A nerve agent antidote that could be taken before an attack
Nerve agents are molecular weapons that invade the body and sabotage part of the nervous system, causing horrific symptoms and sometimes death within minutes. Few antidotes exist, and those that do must be administered soon after an attack. But now scientists report in the journal ACS Nano an early-stage development of a potential treatment that soldiers or others could take before such agents are unleashed.
One particular antidote, an enzyme called organophosphorus acid anhydrolase (OPAA), has attracted attention recently for its ability to break down nerve agents. But the body's immune system gets rid of it quickly. Packaging the enzyme in liposome nanocarriers gives the antidote greater staying power, but handling and storing the liposomes is complicated. So Omar K. Farha and colleagues wanted to make a potentially simpler carrier.
For a material, the researchers turned to porous metal-organic frameworks (MOFs), a class of hybrid materials made of metallic ions and organic ligands that are easy to store and handle at room temperature. They used a zirconium-based MOF and loaded it with the antidote. Testing showed the MOF-encapsulated enzyme was even more effective at breaking down the nerve agent simulant diisopropyl fluorophosphate and the nerve agent soman than the antidote by itself.
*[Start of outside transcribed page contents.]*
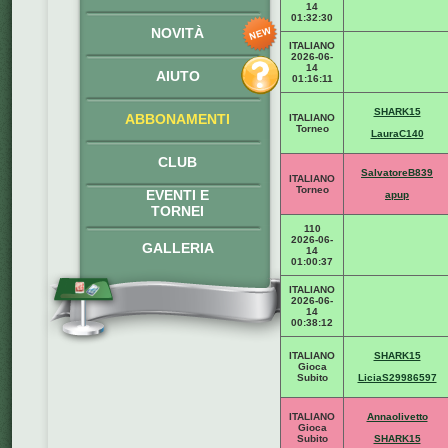
14
01:32:30
NOVITÀ
ITALIANO
2026-06-
14
AIUTO
01:16:11
SHARK15
ABBONAMENTI
ITALIANO
Torneo
LauraC140
CLUB
SalvatoreB839
ITALIANO
Torneo
EVENTI E
apup
TORNEI
110
2026-06-
GALLERIA
14
01:00:37
ITALIANO
2026-06-
14
00:38:12
ITALIANO
SHARK15
Gioca
Subito
LiciaS29986597
ITALIANO
Annaolivetto
Gioca
Subito
SHARK15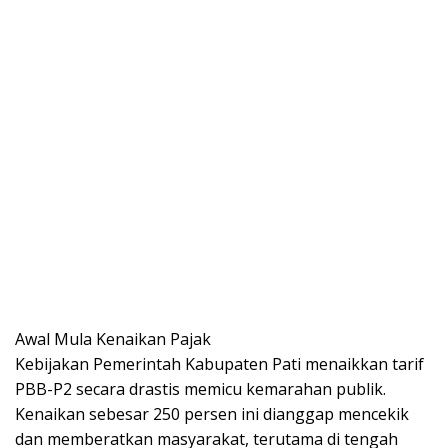
Awal Mula Kenaikan Pajak
Kebijakan Pemerintah Kabupaten Pati menaikkan tarif
PBB-P2 secara drastis memicu kemarahan publik.
Kenaikan sebesar 250 persen ini dianggap mencekik
dan memberatkan masyarakat, terutama di tengah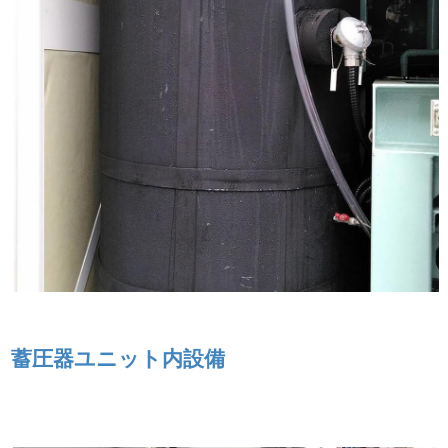
蓄圧器ユニット内設備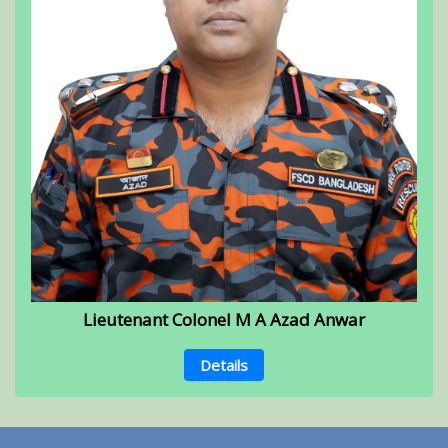
Lieutenant Colonel M A Azad Anwar
Details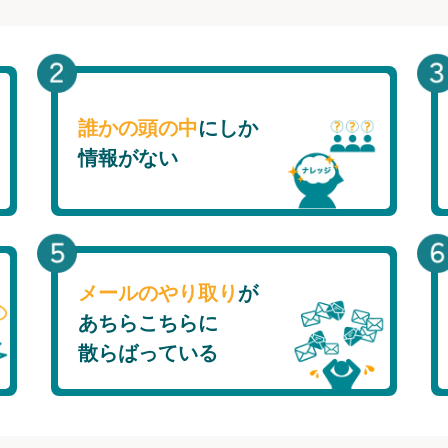
誰かの頭の中
にしか
情報がない
メールのやり取り
が
あちらこちらに
散らばっている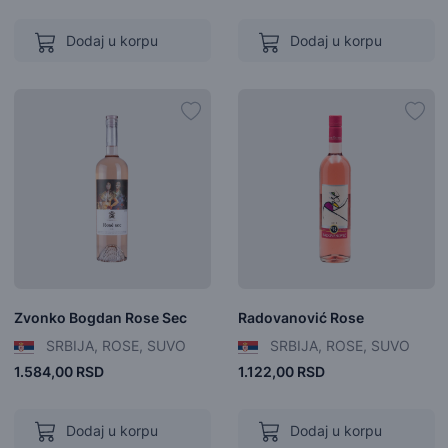
Dodaj u korpu
Dodaj u korpu
Zvonko Bogdan Rose Sec
Radovanović Rose
SRBIJA, ROSE, SUVO
SRBIJA, ROSE, SUVO
1.584,00 RSD
1.122,00 RSD
Dodaj u korpu
Dodaj u korpu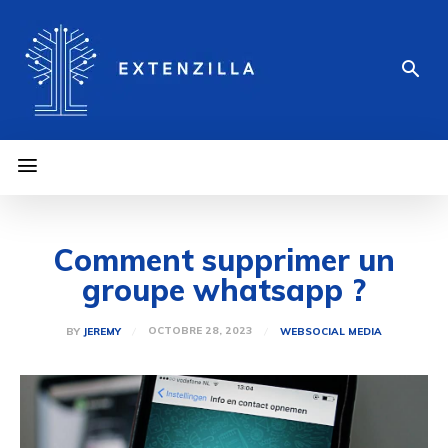
Comment supprimer un
groupe whatsapp ?
OCTOBRE 28, 2023
BY
JEREMY
WEB
SOCIAL MEDIA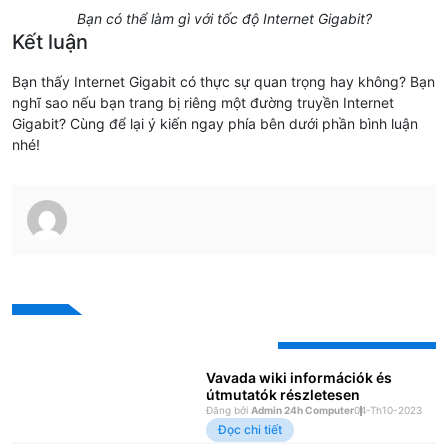
Bạn có thể làm gì với tốc độ Internet Gigabit?
Kết luận
Bạn thấy Internet Gigabit có thực sự quan trọng hay không? Bạn
nghĩ sao nếu bạn trang bị riêng một đường truyền Internet
Gigabit? Cùng để lại ý kiến ngay phía bên dưới phần bình luận
nhé!
Bài viết mới nhất
Vavada wiki információk és
útmutatók részletesen
Đăng bởi
Admin 24h Computer
04-Th10-2023
Đọc chi tiết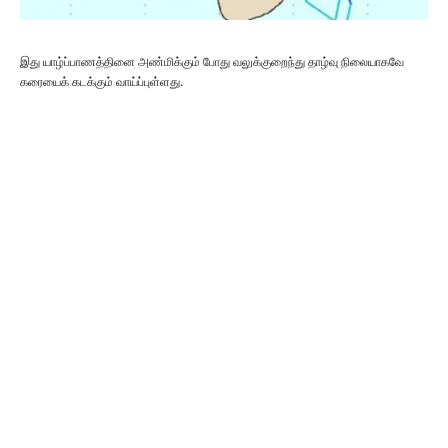
இது யாழ்ப்பாணத்தினை அண்மிக்கும் போது வலுக்குறைந்து தாழ்வு நிலையாகவே
கரையைக் கடக்கும் வாய்ப்புள்ளது.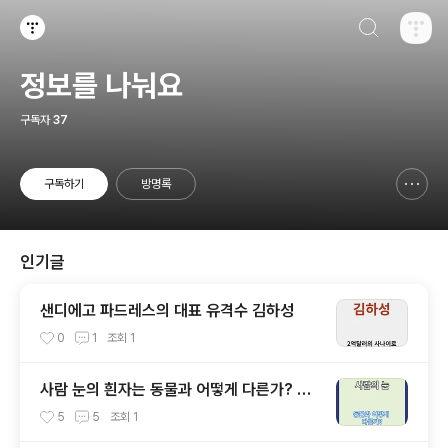
검색하기
티스토리
정보를 나눠요
구독자
37
구독하기
방명록
신고하기 레이어
열기
인기글
샌디에고 파드레스의 대표 유격수 김하성
0
1
조회
1
사람 눈의 흰자는 동물과 어떻게 다른가? 인
간 진화의 독특한 비밀
5
5
조회
1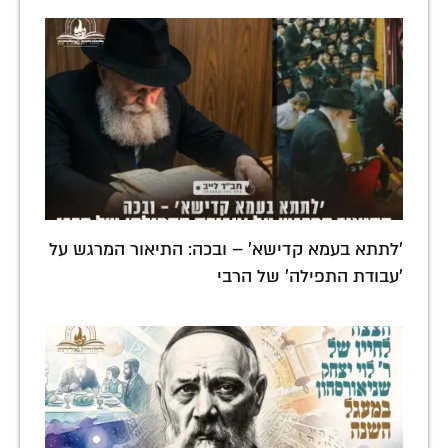
'לתתא בעמא קדישא' – ובכה: התיאור המרגש על
'עבודת התפילה' של הרבי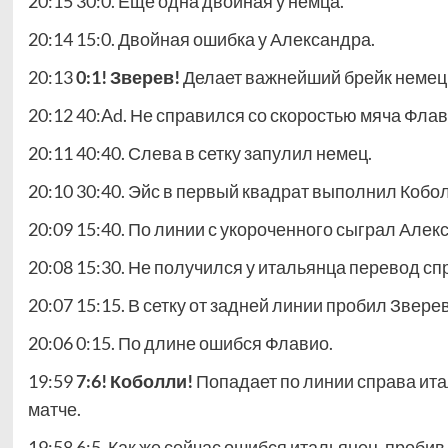
20:15 30:0. Еще одна двойная у немца.
20:14 15:0. Двойная ошибка у Александра.
20:13
0:1! Зверев!
Делает важнейший брейк немецки
20:12 40:Ad. Не справился со скоростью мяча Флав
20:11 40:40. Слева в сетку запулил немец.
20:10 30:40. Эйс в первый квадрат выполнил Кобо
20:09 15:40. По линии с укороченного сыграл Алек
20:08 15:30. Не получился у итальянца перевод сп
20:07 15:15. В сетку от задней линии пробил Зверев
20:06 0:15. По длине ошибся Флавио.
19:59
7:6! Коболли!
Попадает по линии справа ита
матче.
19:58 6:5. Как же сейчас ошибся итальянец, пробив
We report the synthesis and characterization of a water-stable zirconium metal–organic framework (MOF), NU-1003, featuring the largest mesoporous aperture known for a zirconium MOF. This material has been used to immobilize the nerve agent hydrolyzing enzyme, organophosphorus acid anhydrolase (OPAA). The catalytic efficiency of immobilized OPAA in nanosized NU-1003 is significantly increased compared to that of OPAA immobilized in microsized NU-1003 and even exceeds that of the free OPAA enzyme. This paper highlights a method for rapid and highly efficient hydrolysis of nerve agents using nanosized enzyme carriers.